(Record set)
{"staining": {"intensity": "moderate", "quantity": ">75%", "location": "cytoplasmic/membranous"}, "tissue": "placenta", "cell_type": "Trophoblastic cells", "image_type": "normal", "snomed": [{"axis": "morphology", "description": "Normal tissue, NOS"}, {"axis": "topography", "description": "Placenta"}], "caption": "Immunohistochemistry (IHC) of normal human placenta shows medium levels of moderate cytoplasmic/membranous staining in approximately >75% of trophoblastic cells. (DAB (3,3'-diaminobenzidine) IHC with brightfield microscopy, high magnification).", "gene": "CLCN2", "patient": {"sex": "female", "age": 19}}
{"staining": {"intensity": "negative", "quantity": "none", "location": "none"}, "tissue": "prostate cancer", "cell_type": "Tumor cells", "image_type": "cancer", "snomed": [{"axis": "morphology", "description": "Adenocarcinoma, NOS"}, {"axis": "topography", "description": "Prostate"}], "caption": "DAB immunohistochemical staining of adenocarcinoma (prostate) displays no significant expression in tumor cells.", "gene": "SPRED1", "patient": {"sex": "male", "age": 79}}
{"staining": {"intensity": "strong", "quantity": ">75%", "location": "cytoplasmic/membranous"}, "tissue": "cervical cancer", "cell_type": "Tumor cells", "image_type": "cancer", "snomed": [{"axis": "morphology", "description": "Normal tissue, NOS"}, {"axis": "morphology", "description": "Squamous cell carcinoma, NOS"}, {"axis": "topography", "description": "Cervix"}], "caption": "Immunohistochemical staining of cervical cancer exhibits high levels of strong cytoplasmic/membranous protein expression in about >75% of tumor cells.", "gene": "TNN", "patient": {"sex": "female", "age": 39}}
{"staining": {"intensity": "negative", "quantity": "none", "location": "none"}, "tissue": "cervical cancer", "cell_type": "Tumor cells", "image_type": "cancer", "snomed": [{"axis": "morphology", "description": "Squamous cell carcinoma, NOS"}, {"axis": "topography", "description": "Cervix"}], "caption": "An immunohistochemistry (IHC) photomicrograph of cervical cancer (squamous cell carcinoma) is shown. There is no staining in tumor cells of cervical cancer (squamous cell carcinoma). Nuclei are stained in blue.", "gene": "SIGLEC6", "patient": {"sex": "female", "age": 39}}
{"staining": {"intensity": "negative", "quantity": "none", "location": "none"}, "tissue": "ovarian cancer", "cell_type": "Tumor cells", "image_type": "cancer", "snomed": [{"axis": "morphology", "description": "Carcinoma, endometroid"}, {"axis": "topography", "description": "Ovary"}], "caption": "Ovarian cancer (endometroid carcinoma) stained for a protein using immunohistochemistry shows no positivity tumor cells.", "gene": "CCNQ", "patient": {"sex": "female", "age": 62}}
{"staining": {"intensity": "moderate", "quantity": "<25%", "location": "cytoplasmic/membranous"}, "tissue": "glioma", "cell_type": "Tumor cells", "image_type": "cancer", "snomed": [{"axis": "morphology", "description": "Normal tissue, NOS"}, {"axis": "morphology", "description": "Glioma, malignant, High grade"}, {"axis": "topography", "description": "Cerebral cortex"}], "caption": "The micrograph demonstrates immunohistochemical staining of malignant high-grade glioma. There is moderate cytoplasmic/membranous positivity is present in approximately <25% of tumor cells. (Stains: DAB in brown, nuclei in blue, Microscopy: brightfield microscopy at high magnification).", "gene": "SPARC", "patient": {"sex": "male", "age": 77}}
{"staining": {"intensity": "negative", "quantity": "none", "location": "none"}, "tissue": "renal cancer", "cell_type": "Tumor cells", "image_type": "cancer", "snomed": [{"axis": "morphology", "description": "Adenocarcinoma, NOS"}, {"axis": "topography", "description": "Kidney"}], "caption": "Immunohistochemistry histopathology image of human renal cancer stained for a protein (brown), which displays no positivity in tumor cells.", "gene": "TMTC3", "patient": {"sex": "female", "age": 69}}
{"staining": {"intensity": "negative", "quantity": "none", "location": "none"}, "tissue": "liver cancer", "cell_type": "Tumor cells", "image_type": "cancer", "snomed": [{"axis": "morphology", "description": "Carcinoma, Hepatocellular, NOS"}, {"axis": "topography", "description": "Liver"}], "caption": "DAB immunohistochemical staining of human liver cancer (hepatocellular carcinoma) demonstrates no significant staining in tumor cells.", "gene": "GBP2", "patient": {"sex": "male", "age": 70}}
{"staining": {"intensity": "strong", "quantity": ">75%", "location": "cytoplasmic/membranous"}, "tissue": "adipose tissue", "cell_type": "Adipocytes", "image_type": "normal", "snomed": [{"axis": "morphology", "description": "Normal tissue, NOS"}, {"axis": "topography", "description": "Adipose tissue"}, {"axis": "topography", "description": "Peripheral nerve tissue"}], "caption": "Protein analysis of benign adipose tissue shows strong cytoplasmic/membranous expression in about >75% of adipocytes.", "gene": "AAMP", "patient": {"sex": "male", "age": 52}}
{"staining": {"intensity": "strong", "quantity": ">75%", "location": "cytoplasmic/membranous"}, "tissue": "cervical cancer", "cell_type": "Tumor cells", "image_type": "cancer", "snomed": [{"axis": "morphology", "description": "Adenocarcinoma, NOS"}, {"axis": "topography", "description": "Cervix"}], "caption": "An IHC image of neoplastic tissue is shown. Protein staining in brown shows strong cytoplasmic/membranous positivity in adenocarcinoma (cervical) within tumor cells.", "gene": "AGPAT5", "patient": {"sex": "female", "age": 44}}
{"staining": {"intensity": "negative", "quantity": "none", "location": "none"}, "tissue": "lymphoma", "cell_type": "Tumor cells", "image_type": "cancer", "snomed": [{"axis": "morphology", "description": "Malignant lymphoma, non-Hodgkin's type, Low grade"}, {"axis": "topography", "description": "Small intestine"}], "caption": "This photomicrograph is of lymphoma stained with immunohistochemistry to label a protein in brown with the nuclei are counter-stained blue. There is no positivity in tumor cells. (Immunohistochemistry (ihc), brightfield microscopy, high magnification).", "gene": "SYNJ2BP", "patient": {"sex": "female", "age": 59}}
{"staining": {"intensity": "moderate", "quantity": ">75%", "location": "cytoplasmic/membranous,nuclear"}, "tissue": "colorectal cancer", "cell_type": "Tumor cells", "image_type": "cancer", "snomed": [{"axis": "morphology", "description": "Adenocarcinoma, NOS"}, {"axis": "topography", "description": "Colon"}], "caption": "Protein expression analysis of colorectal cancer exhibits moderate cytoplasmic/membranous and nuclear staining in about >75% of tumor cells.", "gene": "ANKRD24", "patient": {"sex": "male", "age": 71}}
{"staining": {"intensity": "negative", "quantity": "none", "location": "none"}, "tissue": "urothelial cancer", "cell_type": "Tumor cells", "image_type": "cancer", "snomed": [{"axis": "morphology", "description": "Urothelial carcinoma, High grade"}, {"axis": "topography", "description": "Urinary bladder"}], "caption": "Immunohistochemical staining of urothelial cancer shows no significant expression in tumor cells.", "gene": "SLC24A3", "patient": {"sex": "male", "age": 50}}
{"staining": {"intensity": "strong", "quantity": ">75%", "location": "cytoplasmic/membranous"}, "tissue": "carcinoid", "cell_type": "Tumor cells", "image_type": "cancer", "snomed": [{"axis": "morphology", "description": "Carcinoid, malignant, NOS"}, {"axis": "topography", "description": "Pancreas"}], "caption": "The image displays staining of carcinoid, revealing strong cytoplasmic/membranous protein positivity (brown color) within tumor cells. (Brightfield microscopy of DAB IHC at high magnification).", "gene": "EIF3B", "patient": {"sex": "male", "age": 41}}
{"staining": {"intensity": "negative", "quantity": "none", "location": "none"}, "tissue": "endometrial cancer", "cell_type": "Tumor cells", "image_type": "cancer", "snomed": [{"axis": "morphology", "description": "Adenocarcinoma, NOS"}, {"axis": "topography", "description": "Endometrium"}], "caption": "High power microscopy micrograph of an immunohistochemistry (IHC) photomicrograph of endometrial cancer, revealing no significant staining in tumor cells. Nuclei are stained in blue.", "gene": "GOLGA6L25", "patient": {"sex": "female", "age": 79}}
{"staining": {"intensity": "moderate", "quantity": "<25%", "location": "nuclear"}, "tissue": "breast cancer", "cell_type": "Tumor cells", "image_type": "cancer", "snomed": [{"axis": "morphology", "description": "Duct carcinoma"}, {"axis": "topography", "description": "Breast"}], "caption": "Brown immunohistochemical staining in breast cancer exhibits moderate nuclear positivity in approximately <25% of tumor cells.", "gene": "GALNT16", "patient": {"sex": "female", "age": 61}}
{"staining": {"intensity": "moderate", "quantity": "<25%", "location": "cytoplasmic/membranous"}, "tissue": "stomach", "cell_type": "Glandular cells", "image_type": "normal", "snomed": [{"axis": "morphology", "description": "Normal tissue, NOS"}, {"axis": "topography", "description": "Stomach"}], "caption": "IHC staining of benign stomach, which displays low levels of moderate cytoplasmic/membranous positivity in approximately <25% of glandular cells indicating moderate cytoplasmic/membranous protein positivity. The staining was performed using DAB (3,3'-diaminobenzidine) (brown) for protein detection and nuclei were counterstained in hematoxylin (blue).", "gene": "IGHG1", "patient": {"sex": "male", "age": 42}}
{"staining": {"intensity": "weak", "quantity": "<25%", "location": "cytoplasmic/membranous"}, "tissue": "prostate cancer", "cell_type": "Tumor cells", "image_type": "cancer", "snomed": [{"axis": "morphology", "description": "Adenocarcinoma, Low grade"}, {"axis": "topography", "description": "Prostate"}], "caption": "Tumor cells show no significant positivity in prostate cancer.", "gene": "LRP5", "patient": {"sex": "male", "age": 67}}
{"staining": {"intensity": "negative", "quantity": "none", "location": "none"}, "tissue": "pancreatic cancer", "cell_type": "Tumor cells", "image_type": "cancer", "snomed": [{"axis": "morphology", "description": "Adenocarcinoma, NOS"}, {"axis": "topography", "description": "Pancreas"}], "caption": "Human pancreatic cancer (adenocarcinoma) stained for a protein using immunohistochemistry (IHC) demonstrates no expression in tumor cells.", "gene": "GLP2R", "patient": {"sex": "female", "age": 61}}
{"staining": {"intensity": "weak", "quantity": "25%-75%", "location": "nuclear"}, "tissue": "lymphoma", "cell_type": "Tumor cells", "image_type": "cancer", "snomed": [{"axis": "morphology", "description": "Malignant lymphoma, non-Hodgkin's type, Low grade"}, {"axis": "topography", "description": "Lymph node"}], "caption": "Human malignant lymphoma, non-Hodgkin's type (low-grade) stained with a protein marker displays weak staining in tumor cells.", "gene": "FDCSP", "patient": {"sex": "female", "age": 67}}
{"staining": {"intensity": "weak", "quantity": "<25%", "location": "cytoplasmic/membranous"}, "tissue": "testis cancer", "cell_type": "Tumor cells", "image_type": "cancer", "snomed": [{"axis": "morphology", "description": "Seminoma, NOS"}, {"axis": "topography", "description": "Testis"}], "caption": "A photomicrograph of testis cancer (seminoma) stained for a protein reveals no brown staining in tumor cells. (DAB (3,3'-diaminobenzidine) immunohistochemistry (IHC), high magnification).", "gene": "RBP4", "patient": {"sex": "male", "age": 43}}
(End Record set)
* [Task to carry out] All lines in the listing above from the line containing "staining of cervical" to the line containing "photomicrograph of cervical", inclusive, should be retyped exactly; no other lines should appear.

* [Worked solution]
{"staining": {"intensity": "strong", "quantity": ">75%", "location": "cytoplasmic/membranous"}, "tissue": "cervical cancer", "cell_type": "Tumor cells", "image_type": "cancer", "snomed": [{"axis": "morphology", "description": "Normal tissue, NOS"}, {"axis": "morphology", "description": "Squamous cell carcinoma, NOS"}, {"axis": "topography", "description": "Cervix"}], "caption": "Immunohistochemical staining of cervical cancer exhibits high levels of strong cytoplasmic/membranous protein expression in about >75% of tumor cells.", "gene": "TNN", "patient": {"sex": "female", "age": 39}}
{"staining": {"intensity": "negative", "quantity": "none", "location": "none"}, "tissue": "cervical cancer", "cell_type": "Tumor cells", "image_type": "cancer", "snomed": [{"axis": "morphology", "description": "Squamous cell carcinoma, NOS"}, {"axis": "topography", "description": "Cervix"}], "caption": "An immunohistochemistry (IHC) photomicrograph of cervical cancer (squamous cell carcinoma) is shown. There is no staining in tumor cells of cervical cancer (squamous cell carcinoma). Nuclei are stained in blue.", "gene": "SIGLEC6", "patient": {"sex": "female", "age": 39}}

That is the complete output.